Basque and Catalan culture will light up city streets when the Auckland Arts Festival celebrates its 10th anniversary next month.
Spanish company Deabru Beltzak will stage Les Tambours de Feu/The Drums of Fire — four free outdoor processions incorporating drumming and fireworks where costumed performers lead the public through streets and laneways. Performed around the world, it's been described as pulsating interactive street theatre.
AAF's new artistic director, Jonathan Bielski, wanted to bring to Auckland a spectacular free fireworks event that alluded to the region's volcanic heritage. Large-scale fireworks shows, like Groupe F's Auckland War Memorial Museum displays, have become a hallmark of the festival.
Bielski opted for The Drums of Fire which he describes as more anarchic and unlike anything seen in Auckland before.
"I was thinking about what to do to mark our 10th anniversary and I knew I wanted it to be a big crazy sort of street theatre performance that everyone could take part in," he says.

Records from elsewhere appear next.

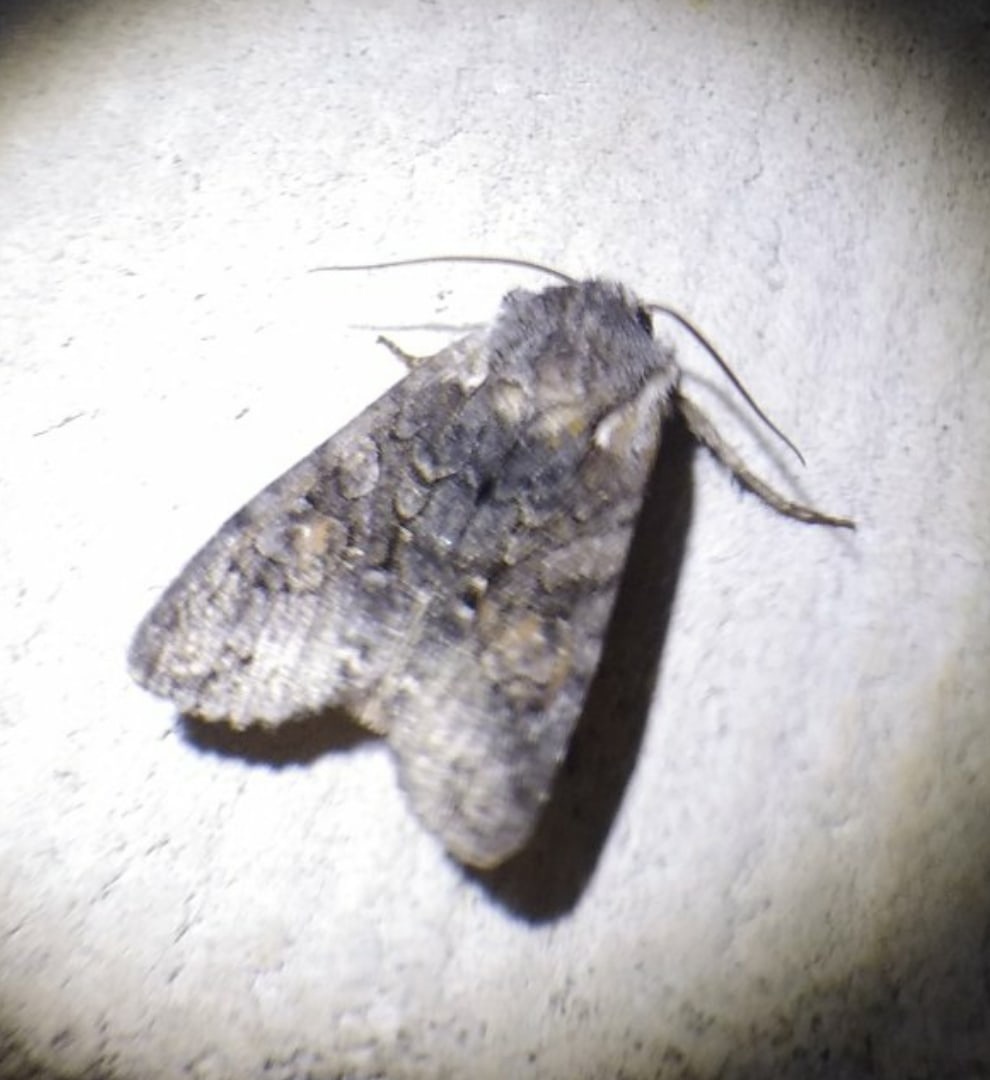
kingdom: Animalia
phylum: Arthropoda
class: Insecta
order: Lepidoptera
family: Noctuidae
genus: Lithophane
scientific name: Lithophane consocia
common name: Softly's shoulder-knot
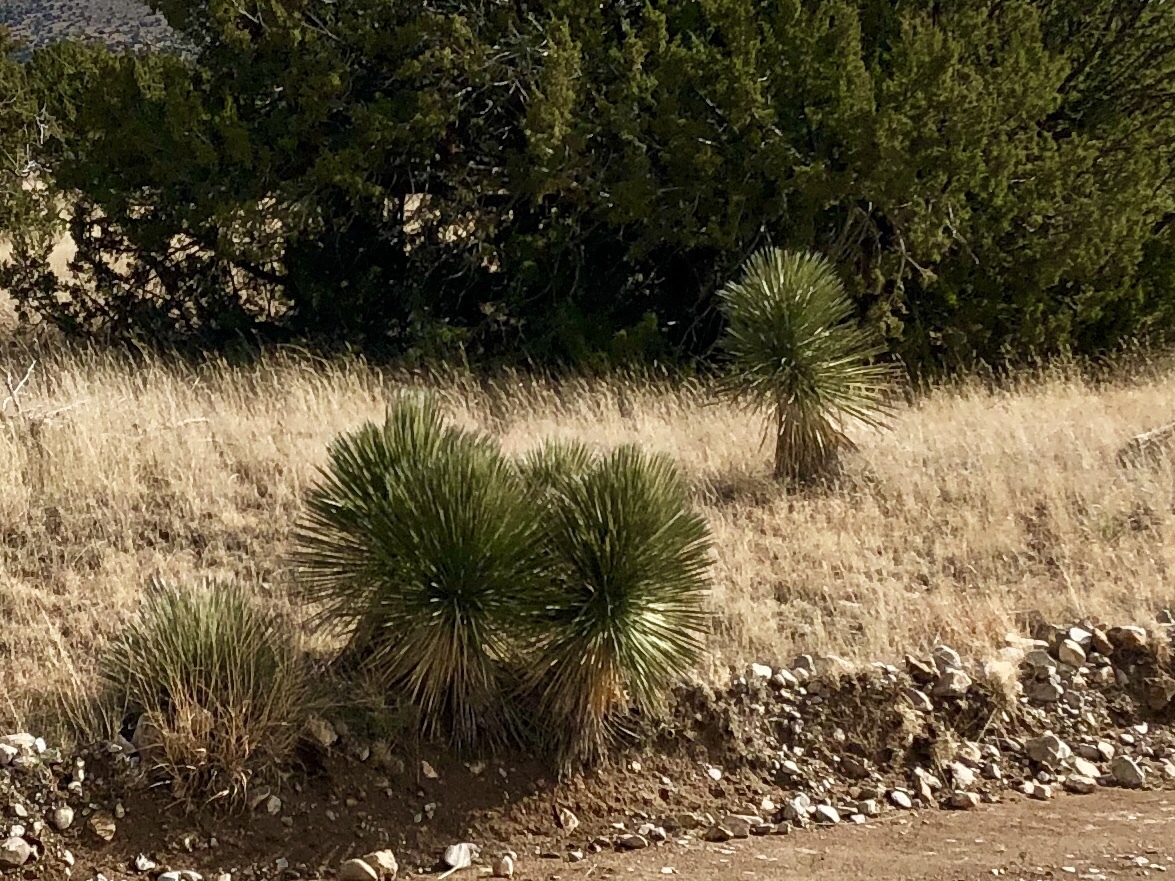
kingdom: Plantae
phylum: Tracheophyta
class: Liliopsida
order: Asparagales
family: Asparagaceae
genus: Yucca
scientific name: Yucca elata
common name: Palmella
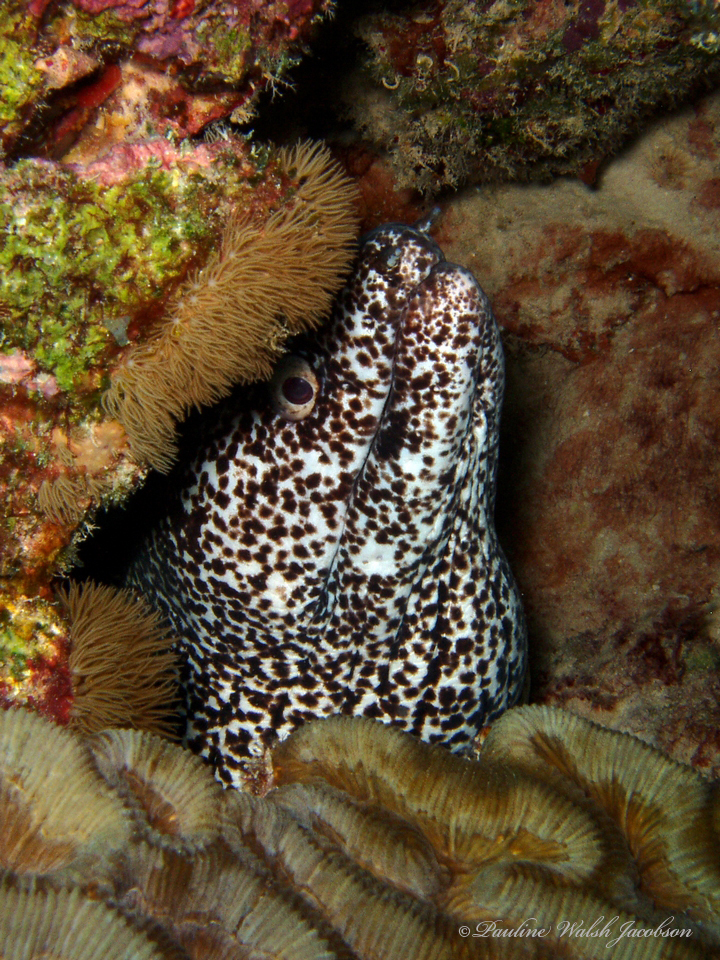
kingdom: Animalia
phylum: Chordata
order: Anguilliformes
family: Muraenidae
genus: Gymnothorax
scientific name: Gymnothorax moringa
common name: Spotted moray
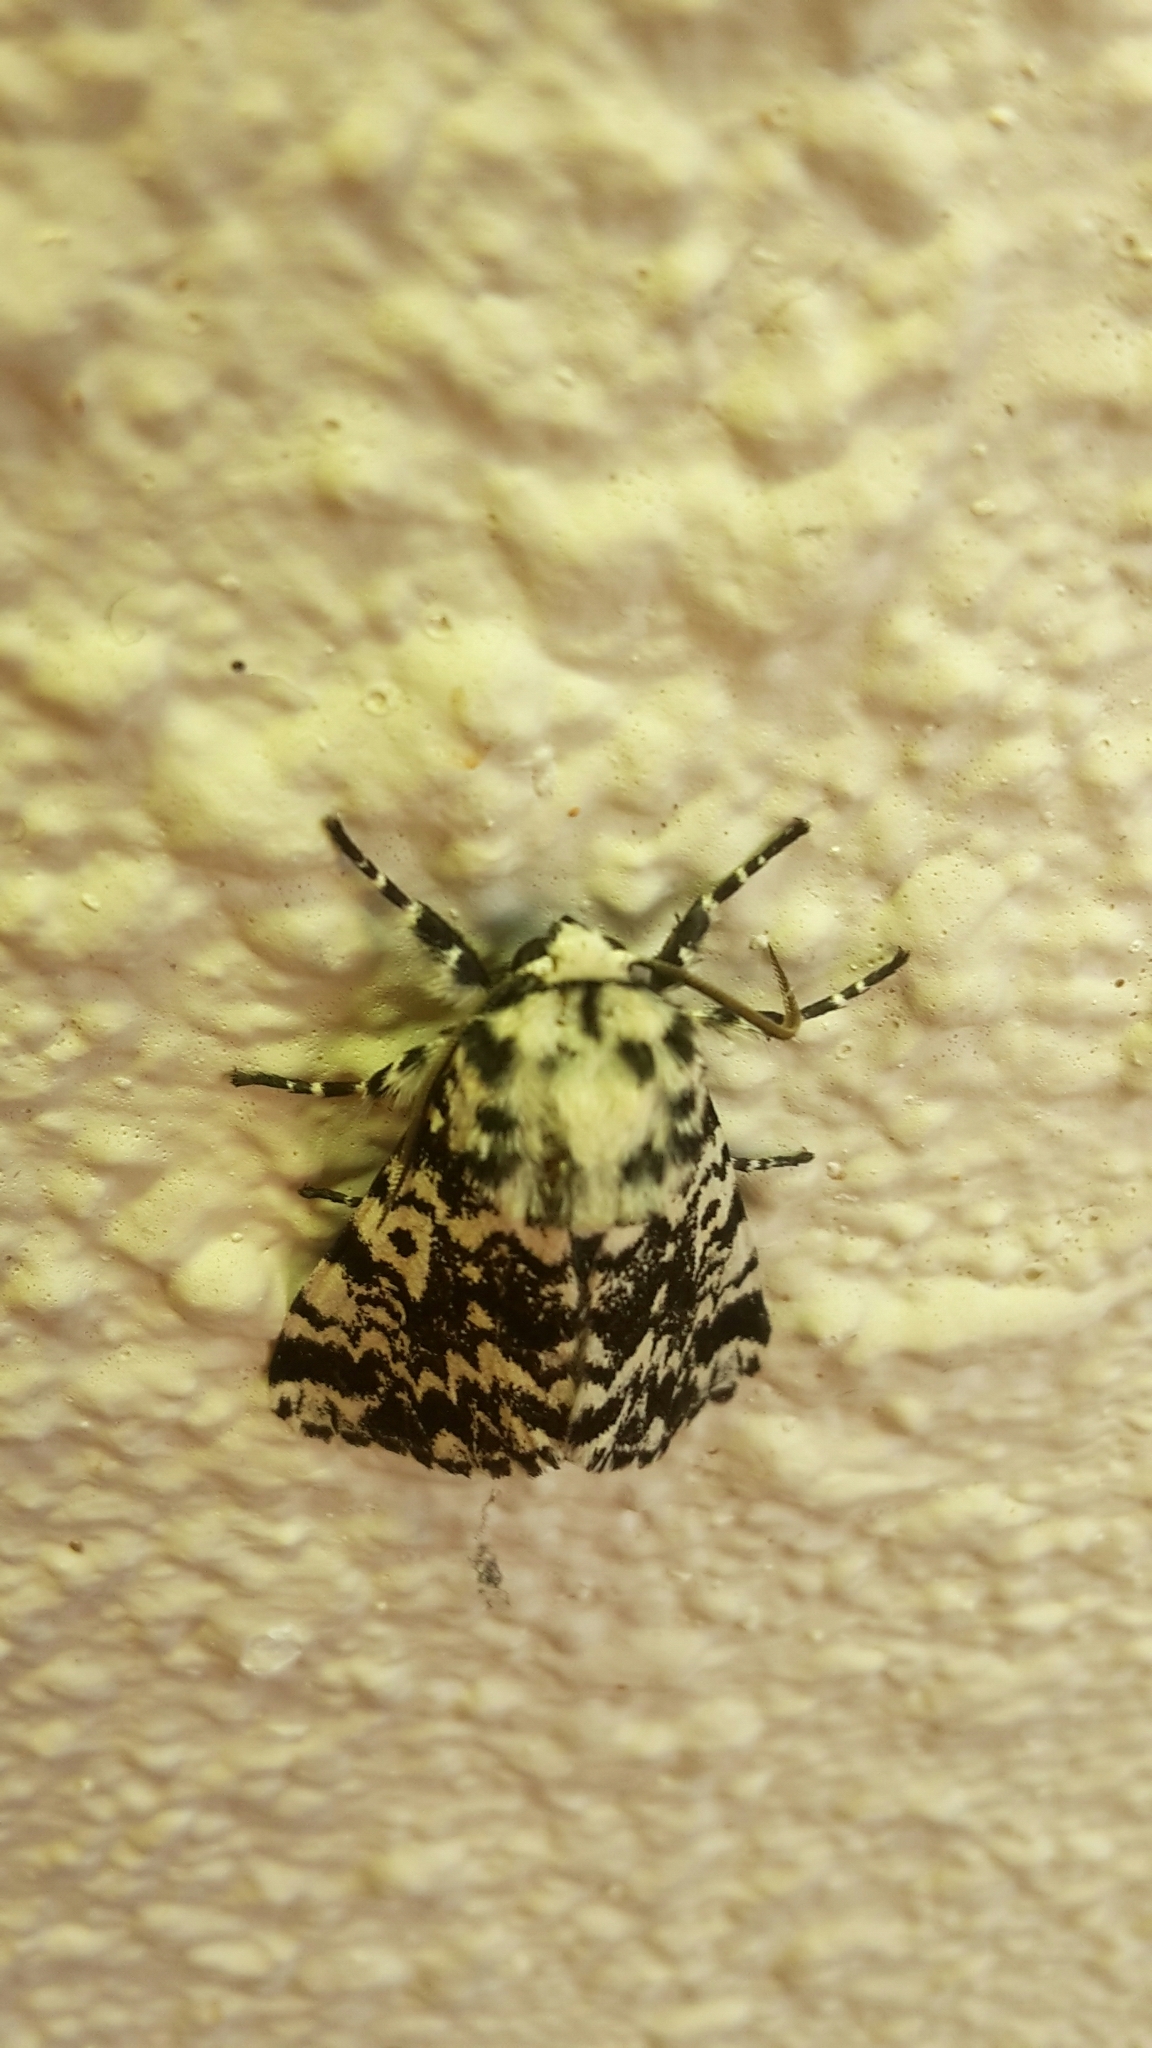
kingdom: Animalia
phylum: Arthropoda
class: Insecta
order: Lepidoptera
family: Noctuidae
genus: Panthea
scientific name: Panthea coenobita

"I'd seen Drums of Fire several times, and met the company members around and about, so I asked if they wanted to come to New Zealand.
"It's never a case of persuading people to come to New Zealand; people are always immediately excited by the prospect because we might be a little country but we are famous. It then becomes a case of working out the logistics — that's the tricky part."
Each of the four processions — at Aotea Square, Takapuna Beach Reserve, Freyberg Place and Te Wero Island at the Viaduct — start at a set meeting place and participants can join or leave at any point of that night's route.
Deabru Beltzak work closely with health and safety staff to ensure crowd safety while the fireworks and pyrotechnic effects used are not the type to pose injury risks or set surroundings alight.
"You won't be standing there and find glowing embers floating down or anything like that," says Bielski.
The performances descend from two 17th century Spanish celebrations which Deabru Beltzak have rolled into one. In Basque country, there is a long-held tradition called the "day of the witch" where the martyrdom of village witches is remembered by lighting bonfires in local caves.
Deabru Beltzak started holding cave performances in 1996 but after 10 years, these had become so popular that the company took elements of their work, combined it with Catalan festivals of correfoc — the "fire runs" — and hit the road. It's now performed in some 35 countries.
"It's not a running event — we're not talking about anything like Pamplona and the Running of the Bulls — but you do go off into the night being led by performers in strange costumes so it definitely creates an air of excitement and a sense of unpredictability," says Bielski.
"We wanted to gift Auckland with an occasion that would bring the city alive, energise the streets and ignite a celebratory feeling — everything a festival is about."
The Drums of Fire starts each night at 8pm and runs for one hour on March 21, 22, 23 and 25.